Un petit-enfant qui hérite directement de son grand-parent bénéficie aujourd’hui d’un abattement de seulement 1 594 euros. Un donataire, lui, échappe à l’impôt jusqu’à 31 865 euros. Cette incohérence pourrait bientôt disparaître : les notaires de France veulent l’effacer, et l’économie fiscale se chiffrerait en milliers d’euros par bénéficiaire.
La proposition tombe à un moment où les Français cherchent à transmettre plus tôt et mieux. Le 122ème Congrès des notaires de France a présenté une série de mesures fiscales destinées à fluidifier les transmissions familiales. Parmi elles, une réforme qui parle directement aux grands-parents : aligner le traitement fiscal des petits-enfants héritiers sur celui des petits-enfants donataires.

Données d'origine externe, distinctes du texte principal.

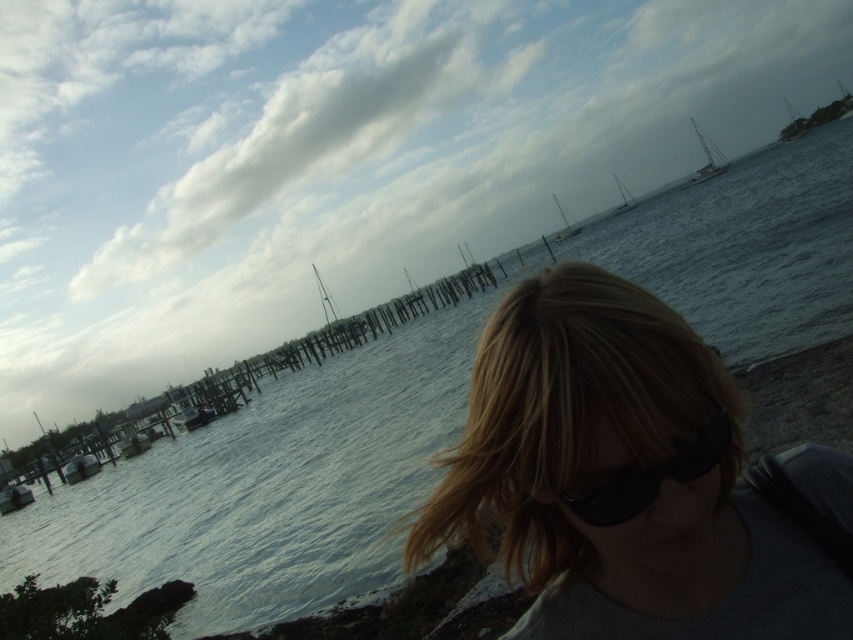
You are a photographer trying to capture a shot of the white plastic sailboat at upper right without the black matte sunglasses at center blocking the view. Is this possible based on their current positions?

The black matte sunglasses at center is positioned under the white plastic sailboat at upper right, so the sunglasses are below the sailboat in the frame. This means the sailboat is above the sunglasses and should not block the view of the sailboat. Therefore, it is possible to capture the sailboat without obstruction.

You are a photographer trying to capture both the black matte sunglasses at center and the white plastic sailboat at upper right in a single frame. Considering their sizes, which object should you position closer to the camera to ensure both fit within the frame?

The black matte sunglasses at center has a lesser width compared to the white plastic sailboat at upper right. To ensure both fit within the frame, position the smaller black matte sunglasses at center closer to the camera and the larger white plastic sailboat at upper right further back.

You are a photographer trying to capture a shot of the blonde hair at lower right and the white matte sailboat at upper center. Based on their sizes in the image, which object appears larger?

The white matte sailboat at upper center appears larger than the blonde hair at lower right because the blonde hair at lower right is not as tall as the white matte sailboat at upper center.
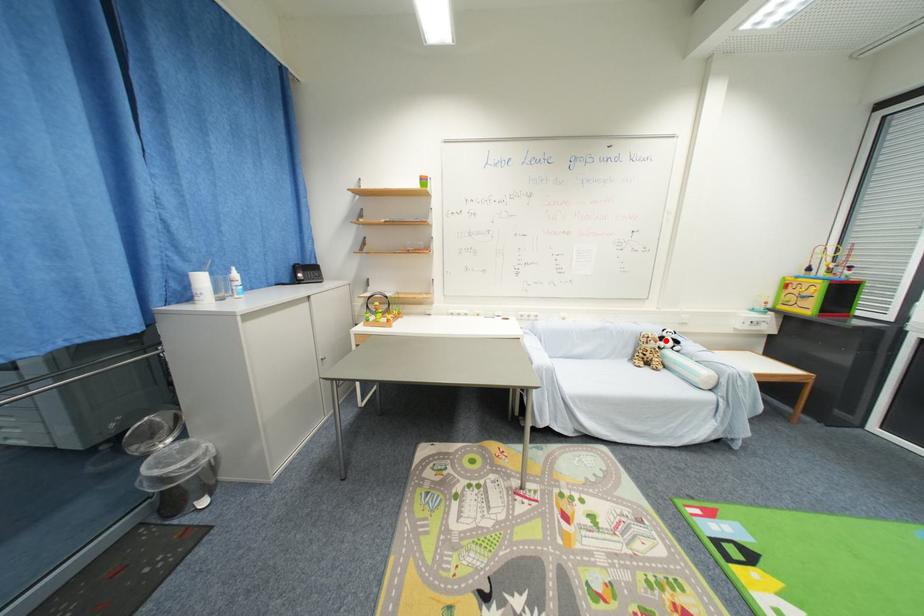
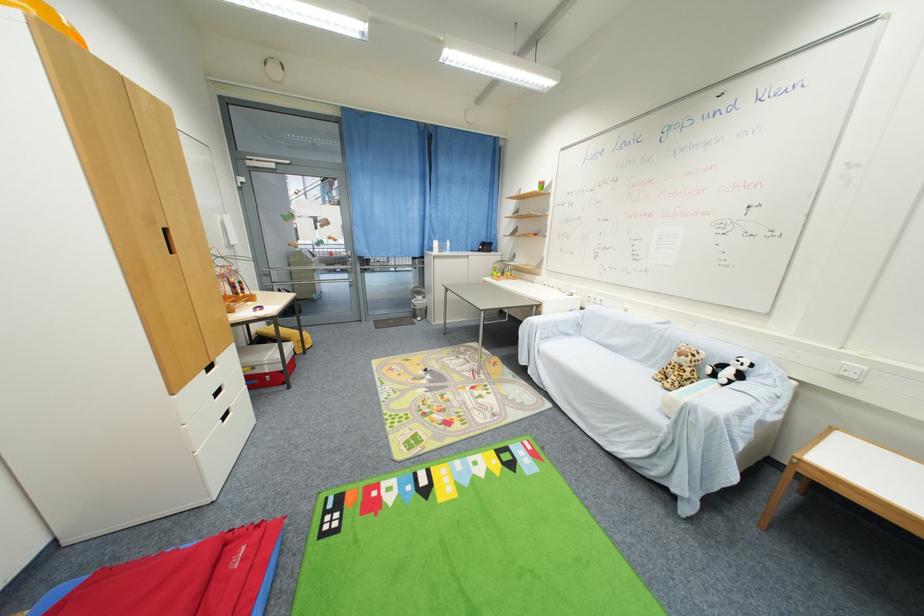
Where in the second image is the point corresponding to the highlighted location from the first image?

(727, 368)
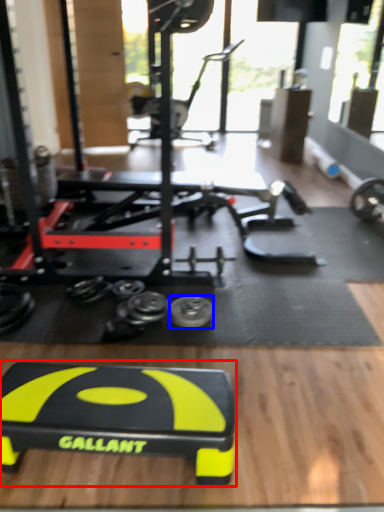
Question: Which object is further to the camera taking this photo, sport equipment (highlighted by a red box) or tire (highlighted by a blue box)?

Choices:
 (A) sport equipment
 (B) tire

Answer: (B)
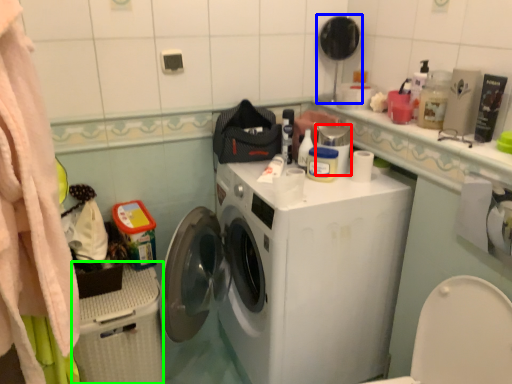
Question: Which object is positioned closest to appliance (highlighted by a red box)? Select from mirror (highlighted by a blue box) and dish washer (highlighted by a green box).

Choices:
 (A) mirror
 (B) dish washer

Answer: (A)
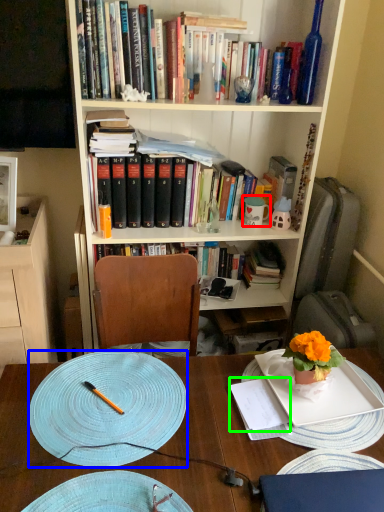
Question: Which object is the closest to the tableware (highlighted by a red box)? Choose among these: plate (highlighted by a blue box) or notebook (highlighted by a green box).

Choices:
 (A) plate
 (B) notebook

Answer: (B)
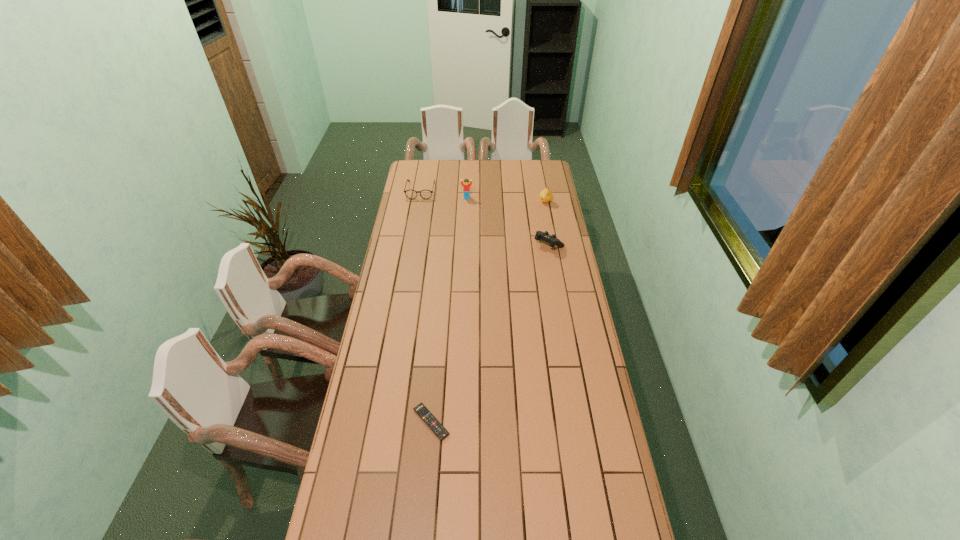
The image size is (960, 540). I want to click on free space between the leftmost object and the tallest object, so click(x=444, y=194).

The width and height of the screenshot is (960, 540). What are the coordinates of `free spot between the remote control and the tallest object` in the screenshot? It's located at (449, 310).

Find the location of a particular element. The height and width of the screenshot is (540, 960). vacant space in between the nearest object and the second nearest object is located at coordinates (490, 333).

I want to click on vacant area that lies between the leftmost object and the nearest object, so click(x=426, y=306).

Identify the location of free space between the shortest object and the spectacles. [x=426, y=306].

In order to click on free space between the nearest object and the leftmost object in this screenshot , I will do `click(426, 306)`.

Find the location of `free area in between the fourth farthest object and the shortest object`. free area in between the fourth farthest object and the shortest object is located at coordinates (490, 333).

Locate an element on the screen. The width and height of the screenshot is (960, 540). vacant area between the leftmost object and the control is located at coordinates (485, 218).

Choose which object is the fourth nearest neighbor to the shortest object. Please provide its 2D coordinates. Your answer should be formatted as a tuple, i.e. [(x, y)], where the tuple contains the x and y coordinates of a point satisfying the conditions above.

[(546, 195)]

Identify the location of the closest object to the tallest object. The width and height of the screenshot is (960, 540). (411, 194).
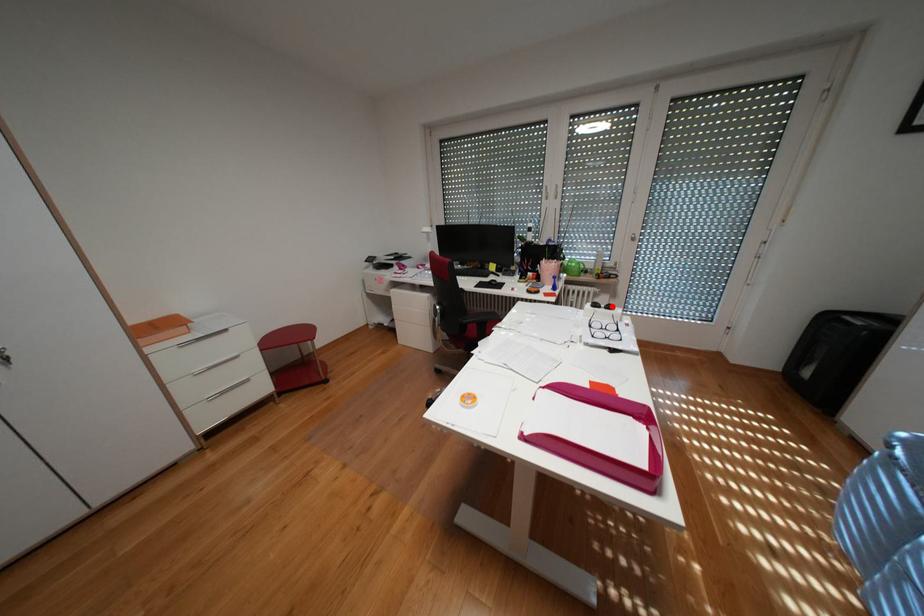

Aujourd’hui, la loi établit une frontière absurde. Quand vous donnez de votre vivant à un petit-enfant, le fisc vous accorde un abattement généreux. Mais si ce même petit-enfant reçoit par testament, à votre décès, il est traité comme un parent éloigné. Le résultat : une fiscalité punitive pour ceux qui n’ont pas anticipé. Voici ce que cette réforme changerait concrètement, et surtout ce que vous pouvez déjà faire sans attendre le législateur.
La double peine actuelle des petits-enfants héritiers
Le droit français distingue radicalement la donation de la succession quand il s’agit des petits-enfants. En cas de donation de leur vivant, les grands-parents peuvent transmettre à chaque petit-enfant jusqu’à 31 865 euros sans le moindre droit à payer. Ce seuil se renouvelle par ailleurs tous les quinze ans, ce qui en fait un levier puissant de transmission anticipée.
Le problème surgit au décès. Si le petit-enfant reçoit par testament, en tant que légataire, la loi ne lui reconnaît plus cet abattement. Il est alors considéré comme un héritier lointain et ne dispose que d’un abattement de 1 594 euros[1]. La différence est brutale : plus de 30 000 euros d’assiette taxable en plus, alors qu’il s’agit de la même personne et du même lien de parenté.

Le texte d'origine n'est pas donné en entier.